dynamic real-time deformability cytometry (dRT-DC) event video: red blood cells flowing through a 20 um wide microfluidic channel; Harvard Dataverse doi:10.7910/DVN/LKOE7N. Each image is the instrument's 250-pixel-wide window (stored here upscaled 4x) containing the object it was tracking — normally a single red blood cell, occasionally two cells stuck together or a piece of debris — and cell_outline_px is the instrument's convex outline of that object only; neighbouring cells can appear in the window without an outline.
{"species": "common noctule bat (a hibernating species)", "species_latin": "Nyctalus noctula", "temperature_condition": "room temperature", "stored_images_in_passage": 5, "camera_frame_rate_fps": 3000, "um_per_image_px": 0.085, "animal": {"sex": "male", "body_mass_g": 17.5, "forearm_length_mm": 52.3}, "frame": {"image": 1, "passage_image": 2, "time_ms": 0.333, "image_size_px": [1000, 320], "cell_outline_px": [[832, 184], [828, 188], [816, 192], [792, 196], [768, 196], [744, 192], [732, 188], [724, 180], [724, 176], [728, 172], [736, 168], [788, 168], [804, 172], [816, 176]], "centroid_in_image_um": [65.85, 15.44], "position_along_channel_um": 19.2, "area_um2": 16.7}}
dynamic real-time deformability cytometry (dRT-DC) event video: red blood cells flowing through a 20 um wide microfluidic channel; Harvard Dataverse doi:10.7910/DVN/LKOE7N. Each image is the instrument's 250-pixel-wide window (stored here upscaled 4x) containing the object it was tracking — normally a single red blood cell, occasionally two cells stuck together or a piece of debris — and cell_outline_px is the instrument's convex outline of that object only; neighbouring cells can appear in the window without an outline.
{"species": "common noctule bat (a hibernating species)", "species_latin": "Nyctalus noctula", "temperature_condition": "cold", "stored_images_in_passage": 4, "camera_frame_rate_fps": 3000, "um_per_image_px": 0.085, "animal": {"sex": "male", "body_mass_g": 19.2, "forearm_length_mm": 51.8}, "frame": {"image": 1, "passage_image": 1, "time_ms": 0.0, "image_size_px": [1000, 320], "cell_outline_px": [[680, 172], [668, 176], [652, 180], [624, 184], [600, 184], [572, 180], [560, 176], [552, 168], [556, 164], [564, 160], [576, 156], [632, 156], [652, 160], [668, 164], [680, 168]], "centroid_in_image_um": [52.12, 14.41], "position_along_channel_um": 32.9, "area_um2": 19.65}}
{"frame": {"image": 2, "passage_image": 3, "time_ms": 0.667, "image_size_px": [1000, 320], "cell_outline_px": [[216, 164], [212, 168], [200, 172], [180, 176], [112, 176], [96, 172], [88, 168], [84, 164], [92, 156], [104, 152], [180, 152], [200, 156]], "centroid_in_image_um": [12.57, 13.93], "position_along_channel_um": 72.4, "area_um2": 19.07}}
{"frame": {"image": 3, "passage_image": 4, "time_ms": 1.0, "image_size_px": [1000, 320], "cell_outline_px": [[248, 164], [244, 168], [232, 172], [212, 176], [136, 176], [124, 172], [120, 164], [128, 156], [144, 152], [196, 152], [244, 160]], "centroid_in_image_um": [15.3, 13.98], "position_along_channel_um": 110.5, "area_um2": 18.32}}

# # # #

Short problem: Quote every line of the data, word for word.

Solution for this problem:
dynamic real-time deformability cytometry (dRT-DC) event video: red blood cells flowing through a 20 um wide microfluidic channel; Harvard Dataverse doi:10.7910/DVN/LKOE7N. Each image is the instrument's 250-pixel-wide window (stored here upscaled 4x) containing the object it was tracking — normally a single red blood cell, occasionally two cells stuck together or a piece of debris — and cell_outline_px is the instrument's convex outline of that object only; neighbouring cells can appear in the window without an outline.
{"species": "common noctule bat (a hibernating species)", "species_latin": "Nyctalus noctula", "temperature_condition": "room temperature", "stored_images_in_passage": 5, "camera_frame_rate_fps": 3000, "um_per_image_px": 0.085, "animal": {"sex": "male", "body_mass_g": 17.5, "forearm_length_mm": 52.3}, "frame": {"image": 1, "passage_image": 2, "time_ms": 0.333, "image_size_px": [1000, 320], "cell_outline_px": [[832, 184], [828, 188], [816, 192], [792, 196], [768, 196], [744, 192], [732, 188], [724, 180], [724, 176], [728, 172], [736, 168], [788, 168], [804, 172], [816, 176]], "centroid_in_image_um": [65.85, 15.44], "position_along_channel_um": 19.2, "area_um2": 16.7}}
dynamic real-time deformability cytometry (dRT-DC) event video: red blood cells flowing through a 20 um wide microfluidic channel; Harvard Dataverse doi:10.7910/DVN/LKOE7N. Each image is the instrument's 250-pixel-wide window (stored here upscaled 4x) containing the object it was tracking — normally a single red blood cell, occasionally two cells stuck together or a piece of debris — and cell_outline_px is the instrument's convex outline of that object only; neighbouring cells can appear in the window without an outline.
{"species": "common noctule bat (a hibernating species)", "species_latin": "Nyctalus noctula", "temperature_condition": "cold", "stored_images_in_passage": 4, "camera_frame_rate_fps": 3000, "um_per_image_px": 0.085, "animal": {"sex": "male", "body_mass_g": 19.2, "forearm_length_mm": 51.8}, "frame": {"image": 1, "passage_image": 1, "time_ms": 0.0, "image_size_px": [1000, 320], "cell_outline_px": [[680, 172], [668, 176], [652, 180], [624, 184], [600, 184], [572, 180], [560, 176], [552, 168], [556, 164], [564, 160], [576, 156], [632, 156], [652, 160], [668, 164], [680, 168]], "centroid_in_image_um": [52.12, 14.41], "position_along_channel_um": 32.9, "area_um2": 19.65}}
{"frame": {"image": 2, "passage_image": 3, "time_ms": 0.667, "image_size_px": [1000, 320], "cell_outline_px": [[216, 164], [212, 168], [200, 172], [180, 176], [112, 176], [96, 172], [88, 168], [84, 164], [92, 156], [104, 152], [180, 152], [200, 156]], "centroid_in_image_um": [12.57, 13.93], "position_along_channel_um": 72.4, "area_um2": 19.07}}
{"frame": {"image": 3, "passage_image": 4, "time_ms": 1.0, "image_size_px": [1000, 320], "cell_outline_px": [[248, 164], [244, 168], [232, 172], [212, 176], [136, 176], [124, 172], [120, 164], [128, 156], [144, 152], [196, 152], [244, 160]], "centroid_in_image_um": [15.3, 13.98], "position_along_channel_um": 110.5, "area_um2": 18.32}}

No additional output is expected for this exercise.